Il n'y a pas longtemps, Joseph Bialot écrivait sur le camp de concentration de Neuengamme et la tragédie du Lübeck. Des histoires pas forcéments connues, comme celle que nous raconte à son tour Gérard Streiff, à propos d'une collection pour le moins macabre que se constituait un médecin SS (encore que la juxtaposition de ces deux mots soit incongrue). Il s'appelait August Hirt et officiait à l'institut d'anatomie de Strasbourg pendant l'Occupation quand lui est venue cette idée - comment dire... aberrante ? monstrueuse ? - d'un musée du juif, dont les pièces principales seraient des restes humains. Une façon "scientifique" de sauvegarder des "spécimens" de cette "race" vouée à disparaître par la grâce du IIIème Reich.

Près de Strasbourg, au camp de concentration de Struthof, une centaine de juifs (des Stücken : des "morceaux") seront gazés pour servir les ambitions du nazi et ses thèses eugénistes, puis acheminés vers les caves de l'institut, où leurs corps subiront les pires atrocités avant d'être abandonnés quand les Alliés libèrent la ville, fin 44.
Aux militaires s'offrira une véritable vision d'horreur, les restes d'un carnage sans nom. Le récit s'articule autour du journal de l'un d'eux (un personnage fictif), chargé de rendre un rapport concernant cette affaire, et d'une enquête policière : de nos jours, des scientifiques à la retraite sont sauvagement assassinés. Le capitaine Cesare Borelli tente de trouver les liens qui les unissent. Bien-sûr, passé et présent vont se rejoindre.

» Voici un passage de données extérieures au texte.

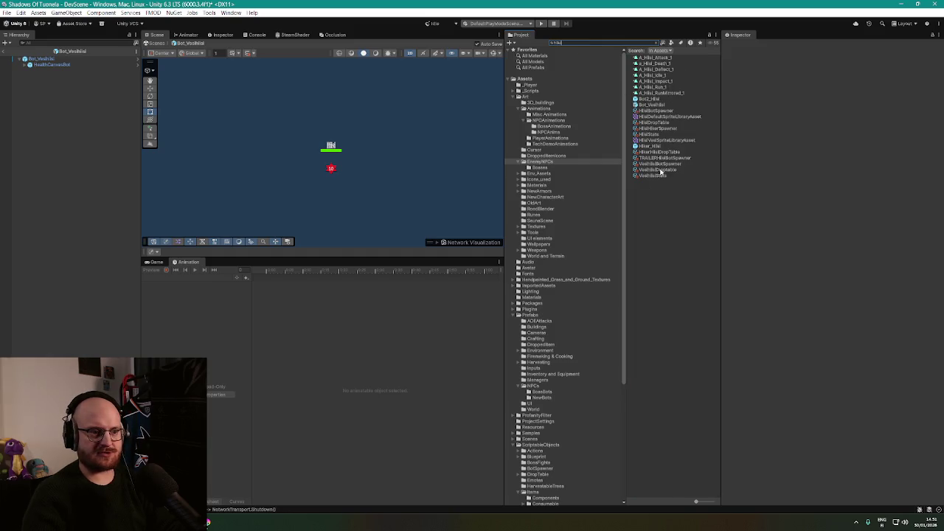
Place a Bot2_Hiisi prefab at position 0, 0, then delete and undo those changes
drag(649, 99, 44, 70)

On ne va pas chipoter sur l'intrigue qui sert essentiellement de prétexte à nous raconter cet épisode glaçant de notre histoire récente. Sachez tout de même qu'il n'est pas recommandé de réunir dans un village fantôme une bande de néo-nazis et des ex-soixante huitards...


Certes, ce court roman n'a pas la force et l'émotion contenues dans le livre de Bialot, celui-ci ayant été lui-même témoin et victime des événements, mais n'en reste pas moins un bon polar, bien documenté et qui nous met devant une terrible réalité. Voyez ce que l'homme est capable d'infliger à son semblable. La littérature sert aussi à ça, à méditer sur cette question et à se souvenir. Gérard Streiff l'a bien compris, qui revisite bien souvent l'histoire à travers le polar, et qui inaugure de façon salutaire la nouvelle collection L'Ecailler de l'Est (après L'Ecailler du Sud et du Nord).

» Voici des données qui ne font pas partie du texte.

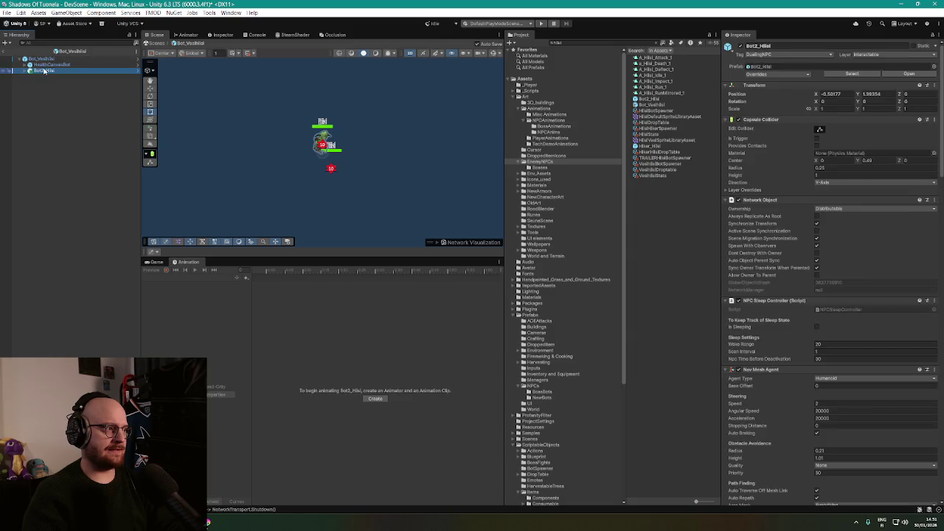
key(f)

On connait depuis 2003 l'identité des 86 juifs massacrés. Leurs noms figurent en fin d'ouvrage.

La collection / Gérard Streiff (L'Ecailler de l'Est, 2009)


 

On se retrouve dans une dizaine de jours (c'est-à-dire après mes vacances à St Malo où je vais humer l'air marin et celui du festival Etonnants voyageurs !), je vous parlerai notamment du premier roman d'un jeune auteur inconnu qui ne devrait pas le rester longtemps : ça s'appelle La vieille dame qui ne voulait pas mourir avant de l'avoir refait (!), et c'est publié chez un tout nouvel éditeur de polar qui a eu le nez creux.

Je vous dirai aussi deux mots de la rencontre (d'aujourd'hui) avec Marc Villard, mais sachez déjà que j'ai eu le plaisir de voir Bob Garcia hier soir pour un concert-lectures. Entre deux standarts de jazz (The man i love, Basin street blues...), on écoute des lectures d'extraits de polars, qui récapitulent un peu l'histoire du jazz et du polar, deux univers qui sont proches.
Bob, quand il ne plaisante pas, assure comme un beau diable à la contrebasse (et au banjo), et Flore, sa femme, a une voix magnifique. Bref, on a passé un sacré bon moment en leur compagnie, d'autant plus qu'ils sont tous les deux adorables.
Si certains parmi vous (et je sais qu'il y en a !) travaillent en médiathèque, je vous conseille vivement d'accueillir ce duo très complice - baptisé Harlem nocturne : vos lecteurs auront droit à une chouette "conférence en musique", avec la pédagogie sans le pontifiant. C'est pas beau, ça ?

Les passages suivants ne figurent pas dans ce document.